Sunday, August 30, 2009

High Line Park

I spent a rainy Saturday morning at the new High Line Park in New York City. The park is built on top of elevated freight train tracks in the trendy Meatpacking district of New York. The picture above shows the Gansevoort Woodland at the south entrance. For many years, the tracks were abandoned (the last train ran in 1980) and had become filled with all kinds of volunteer plants. A few far-sighted residents had the ability to appreciate the wild nature that had appeared in the heart of the city and fought to protect the tracks from demolition.

The first section of the park opened this past June. Instead of a scruffy, debris strewn gravel path, the city now has a sleekly designed park that is attracting lots of new development to the area.

In the image below, you can see the old tracks remnants artfully re-arranged with lush new plantings.


Walking along the path was a very relaxing experience, at least on this desolate morning. You still experience the sounds and energy of the city, but at a comforting distance.

video

The park was beautifully designed by the landscape architecture firm James Corner Field Operations, along with the architectural firm Diller Scofidia + Renfro. Living in Williamsburg, I sometimes I feel starved for contemporary design so it's great to visit places like the High Line. I loved the carefully thought out details like the new concrete paving that weaves its way through the park, disintegrating along its edges into richly designed plant beds.

The planting design uses over 200 species of plants including clethra, paper birch, sunflowers, heucheras, asters, sumac and many varieties of grasses. The beds were surprisingly well established, loking as if they looked like they had been growing there for several years. Some of the plants in bloom late August were liatris,

ironweed,

mountain mint,

and this little flower which I didn't recognize:

I was surprised at the complexity of the planting scheme, until I learned that it was designed by Piet Oudolf. No one can design a planting plan like he can!

Throughout the park are many seats made of concrete and/or sustainably harvested ipe. Many of the seats are cantilevered, almost like they had been peeled up from the pavement. On this rainy day the benches had a stark beauty.

video

The benches are very similar to the benches at the new Pentagon Memorial (below). I'm not sure where this look started, but it's definitely a trend. In five years, this is what all our benches will look like.

One section of the park cleverly makes use of the train tracks with movable lounge chairs.

The 10th Avenue Square is a handsome wooden amphitheater that looks directly out over 10th avenue. The seats are formed out of a continuous ramp offering seats of varying sizes. There's at least one spot in the square that is custom made for you.

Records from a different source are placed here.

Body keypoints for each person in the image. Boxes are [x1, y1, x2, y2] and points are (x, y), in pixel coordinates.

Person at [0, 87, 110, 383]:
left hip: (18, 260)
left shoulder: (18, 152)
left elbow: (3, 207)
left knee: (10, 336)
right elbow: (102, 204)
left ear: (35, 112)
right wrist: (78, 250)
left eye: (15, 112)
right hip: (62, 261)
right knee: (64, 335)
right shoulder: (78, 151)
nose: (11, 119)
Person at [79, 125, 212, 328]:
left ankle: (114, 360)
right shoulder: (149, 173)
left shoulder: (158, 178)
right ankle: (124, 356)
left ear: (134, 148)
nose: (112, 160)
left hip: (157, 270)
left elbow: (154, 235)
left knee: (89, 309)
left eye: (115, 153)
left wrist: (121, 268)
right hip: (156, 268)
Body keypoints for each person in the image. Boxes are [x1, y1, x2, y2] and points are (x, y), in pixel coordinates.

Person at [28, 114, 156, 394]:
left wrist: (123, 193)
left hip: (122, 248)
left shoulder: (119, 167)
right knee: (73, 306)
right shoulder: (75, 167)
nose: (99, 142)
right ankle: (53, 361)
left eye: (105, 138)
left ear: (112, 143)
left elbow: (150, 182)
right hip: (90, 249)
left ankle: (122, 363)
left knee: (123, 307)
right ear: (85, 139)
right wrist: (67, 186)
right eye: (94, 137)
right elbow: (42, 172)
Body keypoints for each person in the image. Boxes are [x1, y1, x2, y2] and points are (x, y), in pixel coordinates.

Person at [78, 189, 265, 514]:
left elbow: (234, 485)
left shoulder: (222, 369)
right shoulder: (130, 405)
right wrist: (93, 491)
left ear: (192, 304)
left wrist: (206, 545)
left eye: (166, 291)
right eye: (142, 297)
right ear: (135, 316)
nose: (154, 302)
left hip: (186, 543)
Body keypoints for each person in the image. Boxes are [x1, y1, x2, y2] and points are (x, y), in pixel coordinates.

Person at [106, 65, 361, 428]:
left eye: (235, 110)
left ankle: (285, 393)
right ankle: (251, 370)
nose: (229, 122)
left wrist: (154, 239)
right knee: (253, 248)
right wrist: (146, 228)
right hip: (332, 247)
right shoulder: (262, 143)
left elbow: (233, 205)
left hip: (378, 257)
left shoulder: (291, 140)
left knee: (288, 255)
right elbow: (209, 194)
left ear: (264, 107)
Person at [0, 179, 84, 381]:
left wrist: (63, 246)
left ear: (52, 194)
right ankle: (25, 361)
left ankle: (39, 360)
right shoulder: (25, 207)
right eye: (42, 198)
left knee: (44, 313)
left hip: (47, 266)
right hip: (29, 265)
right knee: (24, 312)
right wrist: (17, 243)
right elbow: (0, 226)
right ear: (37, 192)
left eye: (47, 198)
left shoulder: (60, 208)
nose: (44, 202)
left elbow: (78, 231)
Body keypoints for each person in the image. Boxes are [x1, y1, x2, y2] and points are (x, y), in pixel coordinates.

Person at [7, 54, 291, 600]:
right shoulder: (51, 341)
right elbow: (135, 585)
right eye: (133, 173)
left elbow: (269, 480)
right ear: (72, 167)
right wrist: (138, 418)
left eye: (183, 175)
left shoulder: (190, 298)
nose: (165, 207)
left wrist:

I'm looking forward to going back on a sunnier day to get a better idea of how the park is used by visitors. I'd also like to see the soon to be completed Diller - Von Furstenberg Sundeck and Water Feature (doesn't that roll off the tongue) in action. If you're interested in further reading about the park, the New York Times has a great collection of articles and interactive features to check out.

8 comments:

Janet said...

What an interesting park. I like the hard surfaces in contrast with the movement of the grasses. Really really interesting garden space to share, thanks.
Telling my buddy who lives in NY to check it out...I wonder if she has already.

Susan aka Miss. R said...

We must have been there within 24 hours of each other...I was there on Friday afternoon and evening. I put my thoughts up today. Interesting.

danger garden said...

Beautiful! I read about this park when it was in the design stages, thank you for showing the finished product. Love it! What a magical place, wonderful that the tracks were not torn down.

Jonathan Clarke said...

Looks like a really terrific scheme and one that I'd love to see in person. It's all pretty cutting edge stuff and in particular, the decision to let the design retain a sense of dereliction is inspired.

Thanks for posting!

Jeff said...

I think I like the rolling lounge chairs best of all! This is an amazing idea. Did you happen to see the NY Times story a couple of weeks back about the new hotel with floor-to-ceiling non-tinted windows that face directly into the park at floor level? Apparently there's quite a show being put on by the guests, who seem to think that the folks in the park can't see what they're doing in their hotel rooms!

how it grows said...

I did hear about that but since I was there in the morning there wasn't any action going on. It would have made for some interesting shots for my blog!

xenonelmagnifico said...

Does anyone know exactly what the model name is of the movable ipe wood lounge chairs used at the highline sundeck?

How It Grows said...

I'm guessing the lounge chair was custom built.